EDITORIAL: Monetary Policy Statement (MPS) is to be announced tomorrow. Analysts are expecting the policy rate to be maintained at 7 percent. According to a survey conducted by an association, 97 percent of respondents expect no change while 3 percent are eyeing a 25 basis points (bps) increase. Another survey conducted by another firm has claimed that 73 percent respondents (out of 78 participants) expect no change while 13 percent expect 25 bps increase, and interestingly 12 percent hold the view for a 25-50 bps decrease. The movement in bond and money market yields, in the last few weeks also suggests that the market has priced-in a no change in the monetary policy. By the time of the last policy review, the sentiment was building up for a rate hike. The stance was based on expected increase in electricity tariffs, new taxes in the upcoming budget, and overall increase in global commodities’ prices. However, with the new Finance Minister at the helm, it is becoming evident that containing inflation and boosting growth are his two top priorities. Thus, new taxes and an upward revision in electricity prices are going out of the equation. That has changed the sentiment.
Nonetheless, inflation is a serious concern. National Consumer Price Index (NCPI) was in double digits in April and is likely to remain at 10 to 12 percent in the remaining two months. State Bank of Pakistan (SBP) has maintained policy of negative real interest rates ever since the policy rate was reduced to 7 percent in June last year. The headline inflation in FY21 will arrive close to 9 percent. The justification for negative real rates is to combat the economic slowdown due to Covid-19. And one of the reasons for the doves to dominate in upcoming review is the rising number of Covid-19 cases in the last couple of months.
An accommodating monetary policy is very much in line with central banks’ policies globally. Inflation in the US is picking up, but the Fed thinks that still there is slack in the economy and inflationary pressures may prove shortlived. The State Bank of Pakistan (SBP) has an identical view. It is targeting medium-term inflation target of 5-7 percent and the objective of monetary policy is to get there. Recent inflation uptick is due to the supply side problems. The price of global commodities are moving up and that is adversely affecting the food prices at home. Since the government is not passing on the impact of higher oil prices to consumers, there is no inflationary pressure due to higher oil prices to-date. Usually, SBP looks at demand side factors along with headline inflation in making decisions. One cannot solely rely on core as non-core (food and oil) is almost half of the CPI basket. Central banks keep a close eye on output gap and wages. The output gap in Pakistan is still negative, according to SBP. This implies that economic production capacity is higher than actual production. This has allowed room to carry out an accommodating policy.

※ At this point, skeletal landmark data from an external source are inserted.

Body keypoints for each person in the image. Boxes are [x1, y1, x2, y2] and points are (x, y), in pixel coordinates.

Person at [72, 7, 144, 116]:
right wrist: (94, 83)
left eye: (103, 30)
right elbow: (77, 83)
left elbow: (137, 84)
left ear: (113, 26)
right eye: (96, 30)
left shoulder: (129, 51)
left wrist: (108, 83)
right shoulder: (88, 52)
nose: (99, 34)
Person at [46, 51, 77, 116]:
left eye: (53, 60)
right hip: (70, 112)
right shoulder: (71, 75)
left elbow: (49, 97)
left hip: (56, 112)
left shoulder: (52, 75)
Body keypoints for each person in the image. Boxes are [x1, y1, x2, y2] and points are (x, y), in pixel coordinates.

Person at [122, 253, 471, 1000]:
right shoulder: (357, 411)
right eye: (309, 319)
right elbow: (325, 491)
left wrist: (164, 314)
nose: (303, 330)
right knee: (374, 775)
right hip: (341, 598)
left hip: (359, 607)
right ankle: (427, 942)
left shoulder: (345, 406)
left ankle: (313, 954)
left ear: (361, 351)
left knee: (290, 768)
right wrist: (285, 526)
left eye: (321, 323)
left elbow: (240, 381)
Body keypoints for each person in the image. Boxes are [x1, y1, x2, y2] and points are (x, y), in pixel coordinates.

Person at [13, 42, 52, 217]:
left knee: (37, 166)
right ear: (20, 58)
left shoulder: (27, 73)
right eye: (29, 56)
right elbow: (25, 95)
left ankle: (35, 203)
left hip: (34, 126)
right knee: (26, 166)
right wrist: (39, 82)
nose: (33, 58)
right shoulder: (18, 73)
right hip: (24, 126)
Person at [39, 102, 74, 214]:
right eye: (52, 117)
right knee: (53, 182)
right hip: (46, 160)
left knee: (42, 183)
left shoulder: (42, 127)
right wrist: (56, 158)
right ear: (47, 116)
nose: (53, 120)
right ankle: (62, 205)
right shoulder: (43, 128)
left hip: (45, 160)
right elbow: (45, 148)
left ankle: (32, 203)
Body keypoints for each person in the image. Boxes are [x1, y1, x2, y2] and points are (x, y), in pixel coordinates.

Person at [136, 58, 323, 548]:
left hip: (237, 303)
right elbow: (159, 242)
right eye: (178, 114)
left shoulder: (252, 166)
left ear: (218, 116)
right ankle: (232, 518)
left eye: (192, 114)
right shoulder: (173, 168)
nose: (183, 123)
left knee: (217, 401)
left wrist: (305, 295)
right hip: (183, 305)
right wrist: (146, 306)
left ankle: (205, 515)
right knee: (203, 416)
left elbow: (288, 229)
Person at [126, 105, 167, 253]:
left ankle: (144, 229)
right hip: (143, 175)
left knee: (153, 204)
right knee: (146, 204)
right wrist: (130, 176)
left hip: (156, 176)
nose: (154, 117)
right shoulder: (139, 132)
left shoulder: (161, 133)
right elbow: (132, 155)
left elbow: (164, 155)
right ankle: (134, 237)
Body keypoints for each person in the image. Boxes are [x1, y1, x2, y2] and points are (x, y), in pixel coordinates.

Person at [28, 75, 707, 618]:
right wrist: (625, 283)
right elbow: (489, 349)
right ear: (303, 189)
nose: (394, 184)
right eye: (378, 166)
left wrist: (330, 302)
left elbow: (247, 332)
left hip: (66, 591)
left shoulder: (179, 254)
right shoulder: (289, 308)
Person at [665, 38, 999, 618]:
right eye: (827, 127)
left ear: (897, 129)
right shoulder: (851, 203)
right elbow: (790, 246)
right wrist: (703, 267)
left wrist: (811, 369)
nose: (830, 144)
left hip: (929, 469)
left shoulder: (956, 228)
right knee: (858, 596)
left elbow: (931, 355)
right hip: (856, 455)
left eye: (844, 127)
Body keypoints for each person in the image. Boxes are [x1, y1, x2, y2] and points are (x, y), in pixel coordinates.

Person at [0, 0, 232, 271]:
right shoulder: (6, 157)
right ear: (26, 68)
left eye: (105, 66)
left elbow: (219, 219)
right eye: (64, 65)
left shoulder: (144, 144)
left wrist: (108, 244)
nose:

A crude way to analyse Pakistan’s potential output is to examine the GDP growth numbers. If the growth continues to be on the lower side compared to the past when the deficits in fiscal and current accounts were manageable, a slack in the economy will persist. In Pakistan, during 2013-15, GDP growth was around 4 percent while twin deficits were under control. This implies if GDP growth remains at or under 4 percent, output gap may remain negative. Interestingly, FY21 GDP growth is estimated at 3.94 percent and if the trajectory inches towards 5 percent over the next fiscal, the output gap may turn positive and that may warrant some tightening.
The other important factor is real wages, which have been falling for the past two years. All eyes are on the budget this year. If the federal and provincial governments increase salaries of their employees, private sector will have to follow suit raising fears of a wage price spiral. Third important factor is international oil prices. In the last monetary policy minutes, it was categorically stated that if oil prices stay high, the committee might have to raise policy rates to bring inflation back to medium-term target range. Oil prices are not coming down. Wages are likely to increase in fiscal year 2021-22. The growth momentum is clearly building up and that may turn output gap into positive. The current account (C/A) may slip too. Keeping this in view, some tightening in FY22 is very much on the cards. But as SBP clearly stated in the previous two policy statements, any increase (if needed) will be measured and gradual. It is important to see what forward guidance is offered this time around to give an indication of future course.